The Penitent Magdalene is a marble sculpture of Mary Magdalene by Antonio Canova, about 90 cm high, known in two final versions, now in Genoa and St Petersburg.

==Genoa==
The difficulties in elaborating the theme had led Canova to produce two very different preparatory works. The original version of 1793–1796 was praised at the Salon of 1808, the first of Canova's works to be a success there. It was acquired by the French commissar Juliot and in 1808 passed into the hands of the Milanese collector Comte Masseo conte Giovanni Battista Sommariva and, after his death, to signor d'Aguado.

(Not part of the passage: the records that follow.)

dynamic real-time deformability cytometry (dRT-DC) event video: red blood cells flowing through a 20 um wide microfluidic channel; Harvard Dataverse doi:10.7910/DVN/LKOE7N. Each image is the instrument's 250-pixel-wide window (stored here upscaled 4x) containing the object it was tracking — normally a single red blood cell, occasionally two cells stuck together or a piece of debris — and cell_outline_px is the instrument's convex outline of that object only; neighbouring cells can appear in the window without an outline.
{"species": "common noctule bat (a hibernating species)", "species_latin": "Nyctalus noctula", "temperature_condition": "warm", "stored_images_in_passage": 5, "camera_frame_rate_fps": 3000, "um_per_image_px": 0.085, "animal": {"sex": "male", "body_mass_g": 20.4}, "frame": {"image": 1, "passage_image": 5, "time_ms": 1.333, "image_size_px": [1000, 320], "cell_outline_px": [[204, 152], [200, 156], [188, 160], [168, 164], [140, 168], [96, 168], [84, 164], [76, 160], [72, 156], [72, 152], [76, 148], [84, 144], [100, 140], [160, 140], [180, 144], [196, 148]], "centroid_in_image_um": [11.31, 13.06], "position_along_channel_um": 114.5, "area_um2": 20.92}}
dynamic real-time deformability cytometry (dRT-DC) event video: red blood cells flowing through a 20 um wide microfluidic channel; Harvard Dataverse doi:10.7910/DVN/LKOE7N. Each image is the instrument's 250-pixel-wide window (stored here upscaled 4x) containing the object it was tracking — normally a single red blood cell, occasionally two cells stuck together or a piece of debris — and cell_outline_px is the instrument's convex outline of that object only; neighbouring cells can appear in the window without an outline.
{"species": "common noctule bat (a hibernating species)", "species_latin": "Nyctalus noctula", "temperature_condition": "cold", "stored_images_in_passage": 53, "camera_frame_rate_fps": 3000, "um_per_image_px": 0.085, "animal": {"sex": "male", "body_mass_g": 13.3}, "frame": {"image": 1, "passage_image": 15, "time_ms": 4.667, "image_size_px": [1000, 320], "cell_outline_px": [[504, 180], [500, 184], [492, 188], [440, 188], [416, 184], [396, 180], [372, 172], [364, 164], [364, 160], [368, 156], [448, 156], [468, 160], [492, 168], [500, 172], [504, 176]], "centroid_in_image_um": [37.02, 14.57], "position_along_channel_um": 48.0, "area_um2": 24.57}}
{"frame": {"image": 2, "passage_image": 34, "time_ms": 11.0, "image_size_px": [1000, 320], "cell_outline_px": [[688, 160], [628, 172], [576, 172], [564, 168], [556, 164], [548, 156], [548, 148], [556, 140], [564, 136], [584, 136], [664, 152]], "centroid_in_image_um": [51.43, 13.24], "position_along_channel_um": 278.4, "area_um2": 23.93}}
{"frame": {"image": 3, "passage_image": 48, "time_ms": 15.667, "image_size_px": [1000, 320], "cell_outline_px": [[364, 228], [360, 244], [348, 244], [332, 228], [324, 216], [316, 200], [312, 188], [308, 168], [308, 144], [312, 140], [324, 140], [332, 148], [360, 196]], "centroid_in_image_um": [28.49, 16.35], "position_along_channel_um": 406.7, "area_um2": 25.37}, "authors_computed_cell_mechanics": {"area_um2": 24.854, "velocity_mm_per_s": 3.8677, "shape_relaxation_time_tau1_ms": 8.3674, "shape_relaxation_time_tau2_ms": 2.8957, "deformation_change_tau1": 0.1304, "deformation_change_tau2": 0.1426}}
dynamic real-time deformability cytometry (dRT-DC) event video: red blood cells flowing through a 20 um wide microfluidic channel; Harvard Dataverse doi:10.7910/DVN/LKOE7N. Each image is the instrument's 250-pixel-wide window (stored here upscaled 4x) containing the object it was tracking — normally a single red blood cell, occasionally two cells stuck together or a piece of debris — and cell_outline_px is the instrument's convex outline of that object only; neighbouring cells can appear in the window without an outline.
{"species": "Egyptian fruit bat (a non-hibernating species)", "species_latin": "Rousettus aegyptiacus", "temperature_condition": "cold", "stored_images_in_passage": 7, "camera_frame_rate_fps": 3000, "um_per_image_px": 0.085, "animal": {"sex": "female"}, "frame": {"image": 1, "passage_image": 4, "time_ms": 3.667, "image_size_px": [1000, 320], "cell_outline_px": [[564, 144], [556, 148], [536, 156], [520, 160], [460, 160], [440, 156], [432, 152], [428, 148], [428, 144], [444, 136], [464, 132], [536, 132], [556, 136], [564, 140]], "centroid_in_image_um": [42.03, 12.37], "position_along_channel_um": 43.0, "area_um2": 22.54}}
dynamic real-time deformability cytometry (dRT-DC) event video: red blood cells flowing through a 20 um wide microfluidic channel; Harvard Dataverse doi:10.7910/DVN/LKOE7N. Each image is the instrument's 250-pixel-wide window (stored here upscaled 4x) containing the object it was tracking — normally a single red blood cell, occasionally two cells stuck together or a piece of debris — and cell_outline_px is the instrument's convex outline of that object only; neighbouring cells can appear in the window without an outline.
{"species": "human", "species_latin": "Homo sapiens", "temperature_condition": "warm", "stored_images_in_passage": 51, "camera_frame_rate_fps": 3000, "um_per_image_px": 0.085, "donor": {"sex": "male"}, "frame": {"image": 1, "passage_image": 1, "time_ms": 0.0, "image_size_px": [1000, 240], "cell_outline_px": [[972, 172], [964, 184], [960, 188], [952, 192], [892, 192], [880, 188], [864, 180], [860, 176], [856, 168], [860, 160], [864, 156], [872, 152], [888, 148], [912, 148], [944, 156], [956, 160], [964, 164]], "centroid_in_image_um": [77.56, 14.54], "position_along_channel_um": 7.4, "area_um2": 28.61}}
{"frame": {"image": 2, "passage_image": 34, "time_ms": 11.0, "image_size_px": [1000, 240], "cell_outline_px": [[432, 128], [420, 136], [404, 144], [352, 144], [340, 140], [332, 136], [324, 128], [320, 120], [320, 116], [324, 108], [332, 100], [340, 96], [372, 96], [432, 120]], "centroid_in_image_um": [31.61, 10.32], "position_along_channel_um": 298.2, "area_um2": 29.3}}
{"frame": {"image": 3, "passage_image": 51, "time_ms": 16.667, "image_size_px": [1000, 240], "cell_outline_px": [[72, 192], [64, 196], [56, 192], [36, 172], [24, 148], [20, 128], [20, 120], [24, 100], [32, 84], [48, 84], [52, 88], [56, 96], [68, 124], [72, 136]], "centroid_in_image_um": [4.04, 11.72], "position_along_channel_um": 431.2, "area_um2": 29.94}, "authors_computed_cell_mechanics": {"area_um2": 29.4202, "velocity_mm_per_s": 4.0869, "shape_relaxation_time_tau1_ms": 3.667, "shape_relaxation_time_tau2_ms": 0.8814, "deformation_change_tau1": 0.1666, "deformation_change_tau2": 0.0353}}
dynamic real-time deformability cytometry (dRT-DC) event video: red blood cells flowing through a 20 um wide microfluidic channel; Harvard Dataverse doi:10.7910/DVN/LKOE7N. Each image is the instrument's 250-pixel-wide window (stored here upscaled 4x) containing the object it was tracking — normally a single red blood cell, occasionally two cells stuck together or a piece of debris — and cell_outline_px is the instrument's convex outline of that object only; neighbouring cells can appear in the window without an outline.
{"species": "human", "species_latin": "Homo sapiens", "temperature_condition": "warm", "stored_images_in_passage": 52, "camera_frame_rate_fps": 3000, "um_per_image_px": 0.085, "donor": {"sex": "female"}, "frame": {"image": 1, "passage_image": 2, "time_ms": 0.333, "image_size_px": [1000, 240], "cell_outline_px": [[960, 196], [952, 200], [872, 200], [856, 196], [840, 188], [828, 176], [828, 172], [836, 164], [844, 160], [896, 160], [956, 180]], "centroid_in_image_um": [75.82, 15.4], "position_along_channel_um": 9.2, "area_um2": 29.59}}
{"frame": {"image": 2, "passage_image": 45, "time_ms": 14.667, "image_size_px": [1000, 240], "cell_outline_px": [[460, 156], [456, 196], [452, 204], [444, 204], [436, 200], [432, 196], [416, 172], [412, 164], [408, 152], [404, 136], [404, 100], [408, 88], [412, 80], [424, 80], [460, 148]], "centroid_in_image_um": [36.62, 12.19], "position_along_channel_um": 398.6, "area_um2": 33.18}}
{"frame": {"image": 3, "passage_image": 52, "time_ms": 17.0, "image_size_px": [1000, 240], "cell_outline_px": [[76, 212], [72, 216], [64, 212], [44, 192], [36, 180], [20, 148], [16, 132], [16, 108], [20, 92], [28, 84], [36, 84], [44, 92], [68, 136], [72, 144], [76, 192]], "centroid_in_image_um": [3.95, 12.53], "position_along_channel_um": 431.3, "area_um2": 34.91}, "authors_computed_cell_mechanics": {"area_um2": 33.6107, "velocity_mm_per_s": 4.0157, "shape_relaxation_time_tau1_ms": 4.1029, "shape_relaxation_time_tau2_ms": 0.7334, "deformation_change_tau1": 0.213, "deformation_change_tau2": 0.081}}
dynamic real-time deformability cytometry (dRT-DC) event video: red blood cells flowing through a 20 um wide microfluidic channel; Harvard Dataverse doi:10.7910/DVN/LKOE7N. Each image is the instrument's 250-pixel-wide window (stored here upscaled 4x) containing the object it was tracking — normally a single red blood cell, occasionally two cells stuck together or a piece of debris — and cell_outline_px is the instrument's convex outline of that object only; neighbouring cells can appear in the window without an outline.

It was acquired by Raffaele de Ferrari, Duca di Galliera and displayed in his palace in Paris, before being left to the collection of the city of Genoa in 1889 by his wife Maria Brignole-Sale de Ferrari - it is now in the Palazzo Doria-Tursi, part of the Strada Nuova Museums in Genoa.

==St Petersburg==
Canova also produced another version between 1808 and 1809 for Eugène de Beauharnais, viceroy of Italy, who exhibited it in his palace in Munich. The initial preparatory work showed the head raised and the arms crossed, but in the final 1808–1809 work the head are lowered and the hands holding a gilded bronze cross, though that is missing in the 1808–1809 version, either subsequently lost or more likely since mixed-medium sculptures were not accepted in France at that time.

This version remained in the collection of the de Beauharnais' successors as Duke of Leuchtenberg and thus moved to St Petersburg, passing to Soviet Russia's State Museum Fund and finally in 1922 to the Hermitage Museum, where it remains.